- **PROBLEM TO WORK ON**
Transcribe each record below character for character.

____

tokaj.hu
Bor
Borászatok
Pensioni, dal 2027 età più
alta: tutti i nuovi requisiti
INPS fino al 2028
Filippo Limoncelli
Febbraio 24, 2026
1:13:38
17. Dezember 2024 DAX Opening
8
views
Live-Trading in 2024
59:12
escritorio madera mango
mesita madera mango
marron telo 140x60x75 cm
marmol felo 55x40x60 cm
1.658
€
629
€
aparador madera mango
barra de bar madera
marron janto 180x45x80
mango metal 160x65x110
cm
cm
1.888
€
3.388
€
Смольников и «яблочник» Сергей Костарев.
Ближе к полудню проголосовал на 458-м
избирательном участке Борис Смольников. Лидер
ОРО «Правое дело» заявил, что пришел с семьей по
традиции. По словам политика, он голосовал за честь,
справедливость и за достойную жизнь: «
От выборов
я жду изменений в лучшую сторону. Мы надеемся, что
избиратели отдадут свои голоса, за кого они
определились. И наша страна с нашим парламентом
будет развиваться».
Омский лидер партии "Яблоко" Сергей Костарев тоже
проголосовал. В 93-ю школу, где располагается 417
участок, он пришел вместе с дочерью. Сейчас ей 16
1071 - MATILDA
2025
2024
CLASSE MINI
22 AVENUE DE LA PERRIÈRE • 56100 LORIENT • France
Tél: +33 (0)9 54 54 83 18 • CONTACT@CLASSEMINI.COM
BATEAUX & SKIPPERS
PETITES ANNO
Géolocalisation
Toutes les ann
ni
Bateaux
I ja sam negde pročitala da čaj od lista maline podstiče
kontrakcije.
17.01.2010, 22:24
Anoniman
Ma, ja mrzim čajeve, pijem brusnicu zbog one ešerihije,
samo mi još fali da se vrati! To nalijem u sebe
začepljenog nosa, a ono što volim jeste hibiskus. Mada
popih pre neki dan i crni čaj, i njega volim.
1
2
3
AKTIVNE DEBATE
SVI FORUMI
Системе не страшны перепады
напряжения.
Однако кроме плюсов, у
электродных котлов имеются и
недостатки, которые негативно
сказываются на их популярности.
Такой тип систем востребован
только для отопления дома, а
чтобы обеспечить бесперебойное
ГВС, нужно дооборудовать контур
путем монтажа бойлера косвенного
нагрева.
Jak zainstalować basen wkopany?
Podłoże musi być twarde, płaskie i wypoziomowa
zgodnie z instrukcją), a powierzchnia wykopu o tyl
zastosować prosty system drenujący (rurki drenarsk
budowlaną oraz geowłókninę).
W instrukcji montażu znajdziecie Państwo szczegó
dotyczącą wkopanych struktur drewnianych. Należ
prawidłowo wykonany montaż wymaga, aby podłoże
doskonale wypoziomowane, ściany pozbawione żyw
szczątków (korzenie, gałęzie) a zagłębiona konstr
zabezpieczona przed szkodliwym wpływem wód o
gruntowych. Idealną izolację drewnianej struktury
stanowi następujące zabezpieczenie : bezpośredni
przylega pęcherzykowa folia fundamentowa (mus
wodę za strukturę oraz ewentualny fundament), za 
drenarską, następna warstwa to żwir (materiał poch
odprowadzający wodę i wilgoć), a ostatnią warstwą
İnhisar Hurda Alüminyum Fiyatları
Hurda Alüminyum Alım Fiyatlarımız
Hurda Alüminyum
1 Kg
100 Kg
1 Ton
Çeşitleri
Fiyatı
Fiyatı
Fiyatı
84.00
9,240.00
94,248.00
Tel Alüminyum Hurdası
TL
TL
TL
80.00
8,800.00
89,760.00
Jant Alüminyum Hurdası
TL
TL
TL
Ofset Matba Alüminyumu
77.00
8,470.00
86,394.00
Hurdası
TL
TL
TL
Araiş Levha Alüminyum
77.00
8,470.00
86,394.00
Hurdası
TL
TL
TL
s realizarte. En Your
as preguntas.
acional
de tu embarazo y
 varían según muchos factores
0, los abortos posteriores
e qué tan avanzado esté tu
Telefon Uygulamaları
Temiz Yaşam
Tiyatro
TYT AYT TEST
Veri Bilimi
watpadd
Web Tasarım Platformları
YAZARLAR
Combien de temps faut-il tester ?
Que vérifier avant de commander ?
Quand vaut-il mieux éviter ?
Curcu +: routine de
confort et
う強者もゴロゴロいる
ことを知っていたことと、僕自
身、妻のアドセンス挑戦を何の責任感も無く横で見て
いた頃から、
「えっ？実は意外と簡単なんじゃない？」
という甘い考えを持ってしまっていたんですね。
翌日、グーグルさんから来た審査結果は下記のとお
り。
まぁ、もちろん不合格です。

____

- **WRITTEN SOLUTION**
tokaj.hu
Bor
Borászatok
Pensioni, dal 2027 età più
alta: tutti i nuovi requisiti
INPS fino al 2028
Filippo Limoncelli
Febbraio 24, 2026
1:13:38
17. Dezember 2024 DAX Opening
8
views
Live-Trading in 2024
59:12
escritorio madera mango
mesita madera mango
marron telo 140x60x75 cm
marmol felo 55x40x60 cm
1.658
€
629
€
aparador madera mango
barra de bar madera
marron janto 180x45x80
mango metal 160x65x110
cm
cm
1.888
€
3.388
€
Смольников и «яблочник» Сергей Костарев.
Ближе к полудню проголосовал на 458-м
избирательном участке Борис Смольников. Лидер
ОРО «Правое дело» заявил, что пришел с семьей по
традиции. По словам политика, он голосовал за честь,
справедливость и за достойную жизнь: «
От выборов
я жду изменений в лучшую сторону. Мы надеемся, что
избиратели отдадут свои голоса, за кого они
определились. И наша страна с нашим парламентом
будет развиваться».
Омский лидер партии "Яблоко" Сергей Костарев тоже
проголосовал. В 93-ю школу, где располагается 417
участок, он пришел вместе с дочерью. Сейчас ей 16
1071 - MATILDA
2025
2024
CLASSE MINI
22 AVENUE DE LA PERRIÈRE • 56100 LORIENT • France
Tél: +33 (0)9 54 54 83 18 • CONTACT@CLASSEMINI.COM
BATEAUX & SKIPPERS
PETITES ANNO
Géolocalisation
Toutes les ann
ni
Bateaux
I ja sam negde pročitala da čaj od lista maline podstiče
kontrakcije.
17.01.2010, 22:24
Anoniman
Ma, ja mrzim čajeve, pijem brusnicu zbog one ešerihije,
samo mi još fali da se vrati! To nalijem u sebe
začepljenog nosa, a ono što volim jeste hibiskus. Mada
popih pre neki dan i crni čaj, i njega volim.
1
2
3
AKTIVNE DEBATE
SVI FORUMI
Системе не страшны перепады
напряжения.
Однако кроме плюсов, у
электродных котлов имеются и
недостатки, которые негативно
сказываются на их популярности.
Такой тип систем востребован
только для отопления дома, а
чтобы обеспечить бесперебойное
ГВС, нужно дооборудовать контур
путем монтажа бойлера косвенного
нагрева.
Jak zainstalować basen wkopany?
Podłoże musi być twarde, płaskie i wypoziomowa
zgodnie z instrukcją), a powierzchnia wykopu o tyl
zastosować prosty system drenujący (rurki drenarsk
budowlaną oraz geowłókninę).
W instrukcji montażu znajdziecie Państwo szczegó
dotyczącą wkopanych struktur drewnianych. Należ
prawidłowo wykonany montaż wymaga, aby podłoże
doskonale wypoziomowane, ściany pozbawione żyw
szczątków (korzenie, gałęzie) a zagłębiona konstr
zabezpieczona przed szkodliwym wpływem wód o
gruntowych. Idealną izolację drewnianej struktury
stanowi następujące zabezpieczenie : bezpośredni
przylega pęcherzykowa folia fundamentowa (mus
wodę za strukturę oraz ewentualny fundament), za 
drenarską, następna warstwa to żwir (materiał poch
odprowadzający wodę i wilgoć), a ostatnią warstwą
İnhisar Hurda Alüminyum Fiyatları
Hurda Alüminyum Alım Fiyatlarımız
Hurda Alüminyum
1 Kg
100 Kg
1 Ton
Çeşitleri
Fiyatı
Fiyatı
Fiyatı
84.00
9,240.00
94,248.00
Tel Alüminyum Hurdası
TL
TL
TL
80.00
8,800.00
89,760.00
Jant Alüminyum Hurdası
TL
TL
TL
Ofset Matba Alüminyumu
77.00
8,470.00
86,394.00
Hurdası
TL
TL
TL
Araiş Levha Alüminyum
77.00
8,470.00
86,394.00
Hurdası
TL
TL
TL
s realizarte. En Your
as preguntas.
acional
de tu embarazo y
 varían según muchos factores
0, los abortos posteriores
e qué tan avanzado esté tu
Telefon Uygulamaları
Temiz Yaşam
Tiyatro
TYT AYT TEST
Veri Bilimi
watpadd
Web Tasarım Platformları
YAZARLAR
Combien de temps faut-il tester ?
Que vérifier avant de commander ?
Quand vaut-il mieux éviter ?
Curcu +: routine de
confort et
う強者もゴロゴロいる
ことを知っていたことと、僕自
身、妻のアドセンス挑戦を何の責任感も無く横で見て
いた頃から、
「えっ？実は意外と簡単なんじゃない？」
という甘い考えを持ってしまっていたんですね。
翌日、グーグルさんから来た審査結果は下記のとお
り。
まぁ、もちろん不合格です。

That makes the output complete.